Which action indicates a nurse is using critical thinking for implementation of nursing care to patients?
- A. Determines whether an intervention is correct and appropriate for the given situation
- B. Reads over the steps and performs a procedure despite lack of clinical competency
- C. Establishes goals for a particular patient without assessment
- D. Evaluates the effectiveness of interventions
Correct Answer: A
Rationale: The correct answer is A because determining whether an intervention is correct and appropriate for the given situation indicates critical thinking in nursing care implementation. This involves assessing the patient's needs, analyzing the situation, and using evidence-based practice to make informed decisions. This process ensures that interventions are tailored to individual patient needs and promotes safe and effective care delivery.

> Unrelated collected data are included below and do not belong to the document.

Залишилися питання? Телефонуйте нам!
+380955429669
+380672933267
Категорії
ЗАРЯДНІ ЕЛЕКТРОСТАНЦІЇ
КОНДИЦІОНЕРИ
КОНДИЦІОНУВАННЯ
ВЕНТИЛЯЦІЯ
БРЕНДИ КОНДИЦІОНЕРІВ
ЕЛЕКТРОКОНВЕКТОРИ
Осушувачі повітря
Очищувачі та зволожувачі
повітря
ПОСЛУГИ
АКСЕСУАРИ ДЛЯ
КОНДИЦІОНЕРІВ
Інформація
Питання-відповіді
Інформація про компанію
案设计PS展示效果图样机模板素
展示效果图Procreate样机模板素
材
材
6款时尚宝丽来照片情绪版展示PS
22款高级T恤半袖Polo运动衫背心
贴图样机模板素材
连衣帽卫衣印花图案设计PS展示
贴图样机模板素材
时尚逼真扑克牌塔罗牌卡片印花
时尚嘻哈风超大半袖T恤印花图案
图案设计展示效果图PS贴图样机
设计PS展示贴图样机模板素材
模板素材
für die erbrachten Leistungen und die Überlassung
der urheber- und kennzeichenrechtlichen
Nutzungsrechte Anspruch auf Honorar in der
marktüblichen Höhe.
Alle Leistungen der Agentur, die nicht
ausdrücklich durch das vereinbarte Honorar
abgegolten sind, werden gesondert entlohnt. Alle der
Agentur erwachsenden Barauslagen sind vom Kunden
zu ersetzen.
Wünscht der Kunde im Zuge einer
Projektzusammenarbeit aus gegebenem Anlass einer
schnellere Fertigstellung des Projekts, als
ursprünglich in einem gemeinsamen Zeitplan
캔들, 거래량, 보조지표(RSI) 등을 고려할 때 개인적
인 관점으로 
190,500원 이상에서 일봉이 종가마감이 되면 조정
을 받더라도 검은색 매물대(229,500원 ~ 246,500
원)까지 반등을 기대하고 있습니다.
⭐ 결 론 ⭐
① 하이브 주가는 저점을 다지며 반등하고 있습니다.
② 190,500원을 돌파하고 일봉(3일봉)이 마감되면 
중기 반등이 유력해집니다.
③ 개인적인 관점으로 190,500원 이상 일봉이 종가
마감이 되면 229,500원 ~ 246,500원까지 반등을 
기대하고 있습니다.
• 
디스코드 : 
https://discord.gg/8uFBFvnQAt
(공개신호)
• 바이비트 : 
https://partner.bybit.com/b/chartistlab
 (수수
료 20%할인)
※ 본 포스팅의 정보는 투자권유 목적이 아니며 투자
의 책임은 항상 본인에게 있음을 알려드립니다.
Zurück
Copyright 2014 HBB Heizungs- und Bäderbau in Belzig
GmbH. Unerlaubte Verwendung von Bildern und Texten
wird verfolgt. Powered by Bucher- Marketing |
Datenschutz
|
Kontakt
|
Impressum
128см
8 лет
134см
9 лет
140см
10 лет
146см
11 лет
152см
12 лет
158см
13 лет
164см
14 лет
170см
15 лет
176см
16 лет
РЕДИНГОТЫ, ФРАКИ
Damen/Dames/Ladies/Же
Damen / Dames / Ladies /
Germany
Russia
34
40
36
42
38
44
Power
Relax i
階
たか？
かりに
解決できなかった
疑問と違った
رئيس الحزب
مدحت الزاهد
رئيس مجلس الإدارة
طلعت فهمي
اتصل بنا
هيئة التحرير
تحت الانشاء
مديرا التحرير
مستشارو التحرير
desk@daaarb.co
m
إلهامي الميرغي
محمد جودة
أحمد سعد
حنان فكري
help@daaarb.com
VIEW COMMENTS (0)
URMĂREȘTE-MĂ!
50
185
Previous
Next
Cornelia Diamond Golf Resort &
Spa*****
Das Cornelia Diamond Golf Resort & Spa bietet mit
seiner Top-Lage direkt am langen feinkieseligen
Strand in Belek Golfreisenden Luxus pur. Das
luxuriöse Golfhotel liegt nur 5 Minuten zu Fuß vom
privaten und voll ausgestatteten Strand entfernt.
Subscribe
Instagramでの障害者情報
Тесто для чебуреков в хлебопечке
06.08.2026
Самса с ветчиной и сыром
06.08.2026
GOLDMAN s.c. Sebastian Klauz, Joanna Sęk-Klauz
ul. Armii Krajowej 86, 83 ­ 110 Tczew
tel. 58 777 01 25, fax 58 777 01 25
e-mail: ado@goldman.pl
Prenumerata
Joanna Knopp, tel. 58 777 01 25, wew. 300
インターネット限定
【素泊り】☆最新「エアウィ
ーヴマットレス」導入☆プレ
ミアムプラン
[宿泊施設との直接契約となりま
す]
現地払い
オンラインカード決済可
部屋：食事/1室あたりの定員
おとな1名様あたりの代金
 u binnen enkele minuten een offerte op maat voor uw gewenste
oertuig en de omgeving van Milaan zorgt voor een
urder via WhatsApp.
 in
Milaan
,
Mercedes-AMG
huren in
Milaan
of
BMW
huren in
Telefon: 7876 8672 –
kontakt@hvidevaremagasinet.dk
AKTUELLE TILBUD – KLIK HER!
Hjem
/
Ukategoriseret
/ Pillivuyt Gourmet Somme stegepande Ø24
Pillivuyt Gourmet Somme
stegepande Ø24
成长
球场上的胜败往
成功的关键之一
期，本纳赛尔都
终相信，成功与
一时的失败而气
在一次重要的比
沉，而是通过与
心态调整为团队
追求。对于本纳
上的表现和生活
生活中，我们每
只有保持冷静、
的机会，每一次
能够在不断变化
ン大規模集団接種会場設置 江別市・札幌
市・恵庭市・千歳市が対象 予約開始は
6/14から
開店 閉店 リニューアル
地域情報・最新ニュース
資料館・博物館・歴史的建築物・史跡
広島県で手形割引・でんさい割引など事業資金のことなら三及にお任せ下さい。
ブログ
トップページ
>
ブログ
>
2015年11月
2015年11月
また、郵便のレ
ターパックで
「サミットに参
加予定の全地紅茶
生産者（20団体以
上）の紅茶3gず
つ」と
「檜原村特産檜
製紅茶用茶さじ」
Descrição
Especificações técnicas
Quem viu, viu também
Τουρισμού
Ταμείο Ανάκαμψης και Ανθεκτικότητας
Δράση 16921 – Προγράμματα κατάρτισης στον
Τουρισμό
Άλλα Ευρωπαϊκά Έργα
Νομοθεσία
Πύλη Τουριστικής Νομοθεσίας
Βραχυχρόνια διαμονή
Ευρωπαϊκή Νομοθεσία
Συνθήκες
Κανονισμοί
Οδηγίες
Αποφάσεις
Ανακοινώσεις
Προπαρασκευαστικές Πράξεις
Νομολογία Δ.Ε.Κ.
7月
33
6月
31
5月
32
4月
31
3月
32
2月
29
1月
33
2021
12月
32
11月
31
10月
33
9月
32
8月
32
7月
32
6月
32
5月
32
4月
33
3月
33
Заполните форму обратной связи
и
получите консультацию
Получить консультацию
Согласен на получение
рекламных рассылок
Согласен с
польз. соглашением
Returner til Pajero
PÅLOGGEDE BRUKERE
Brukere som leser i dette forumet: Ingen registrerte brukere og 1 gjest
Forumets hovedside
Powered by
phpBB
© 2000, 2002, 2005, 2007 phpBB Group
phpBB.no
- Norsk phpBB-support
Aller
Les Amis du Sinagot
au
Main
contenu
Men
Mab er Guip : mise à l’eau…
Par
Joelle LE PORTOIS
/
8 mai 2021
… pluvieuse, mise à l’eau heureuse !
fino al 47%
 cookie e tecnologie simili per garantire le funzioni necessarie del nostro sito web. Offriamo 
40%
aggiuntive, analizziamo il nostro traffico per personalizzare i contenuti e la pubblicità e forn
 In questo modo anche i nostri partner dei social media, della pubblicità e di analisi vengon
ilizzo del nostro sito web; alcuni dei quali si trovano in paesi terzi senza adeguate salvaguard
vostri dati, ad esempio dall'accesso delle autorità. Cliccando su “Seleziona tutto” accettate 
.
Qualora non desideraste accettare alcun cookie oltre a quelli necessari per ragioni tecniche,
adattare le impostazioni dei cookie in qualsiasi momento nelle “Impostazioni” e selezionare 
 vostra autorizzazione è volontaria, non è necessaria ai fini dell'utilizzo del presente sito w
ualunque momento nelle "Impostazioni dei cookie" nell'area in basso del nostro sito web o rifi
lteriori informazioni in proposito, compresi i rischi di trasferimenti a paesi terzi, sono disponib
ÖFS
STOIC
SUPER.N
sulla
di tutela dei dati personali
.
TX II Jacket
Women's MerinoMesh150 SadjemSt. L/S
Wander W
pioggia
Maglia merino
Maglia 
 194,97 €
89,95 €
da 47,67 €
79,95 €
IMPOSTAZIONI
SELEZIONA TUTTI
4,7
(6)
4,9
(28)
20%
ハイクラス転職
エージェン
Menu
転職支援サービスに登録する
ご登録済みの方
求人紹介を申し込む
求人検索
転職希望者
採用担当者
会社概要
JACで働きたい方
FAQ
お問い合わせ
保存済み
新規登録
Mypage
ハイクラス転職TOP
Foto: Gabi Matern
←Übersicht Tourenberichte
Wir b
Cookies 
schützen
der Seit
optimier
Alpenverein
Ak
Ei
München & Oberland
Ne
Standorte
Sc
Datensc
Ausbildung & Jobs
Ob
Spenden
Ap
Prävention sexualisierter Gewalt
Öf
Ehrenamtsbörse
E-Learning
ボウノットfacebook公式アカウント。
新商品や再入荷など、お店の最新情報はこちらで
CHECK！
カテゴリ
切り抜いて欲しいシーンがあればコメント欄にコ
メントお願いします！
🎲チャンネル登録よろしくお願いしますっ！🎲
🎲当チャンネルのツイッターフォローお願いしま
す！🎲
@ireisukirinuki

Option B is incorrect because performing a procedure without clinical competency can jeopardize patient safety and is not an example of critical thinking. Option C is incorrect as establishing goals without assessment lacks a foundation in data and may lead to inappropriate care planning. Option D is incorrect as evaluating the effectiveness of interventions is a part of the nursing process but does not specifically demonstrate critical thinking in implementation.
A client seeks care for hopeless that has lasted for 1 month. To elicit the most appropriate information about this problem, the nurse should ask which question.
- A. “Do you smoke cigarettes, cigars or pipe?”
- B. “Do you eat a lot of red meat?”
- C. “Have you strained your voice recently?”
- D. “Do you eat spicy foods?”
Correct Answer: C
Rationale: The correct answer is C because asking if the client has strained their voice recently is the most relevant question to assess the issue of hopelessness. Voice strain can be a symptom of underlying emotional distress or mental health concerns, which could be contributing to the client's feelings of hopelessness. Choices A, B, and D are unrelated to the client's presenting issue and would not provide valuable information in addressing the problem at hand.
The nurse is reviewing a patient’s plan of care, which includes the nursing diagnostic statement, Impaired physical mobility related to tibial fracture as evidenced by patient’s inability to ambulate. Which part of the diagnostic statement does the nurse need to revise?
- A. Etiology
- B. Nursing diagnosis
- C. Collaborative problem
- D. Defining characteristic
Correct Answer: C
Rationale: The correct answer is C: Collaborative problem. The nurse needs to revise the collaborative problem part of the diagnostic statement because "Impaired physical mobility related to tibial fracture as evidenced by patient’s inability to ambulate" is a nursing diagnosis, not a collaborative problem. Collaborative problems involve issues that require both nursing and medical interventions, whereas nursing diagnoses focus on the nurse's role in addressing the patient's health issues. Therefore, the nurse should revise the collaborative problem part to accurately reflect the collaborative aspect of the patient's care. Etiology (A), nursing diagnosis (B), and defining characteristic (D) are not the parts of the diagnostic statement that need revision in this scenario.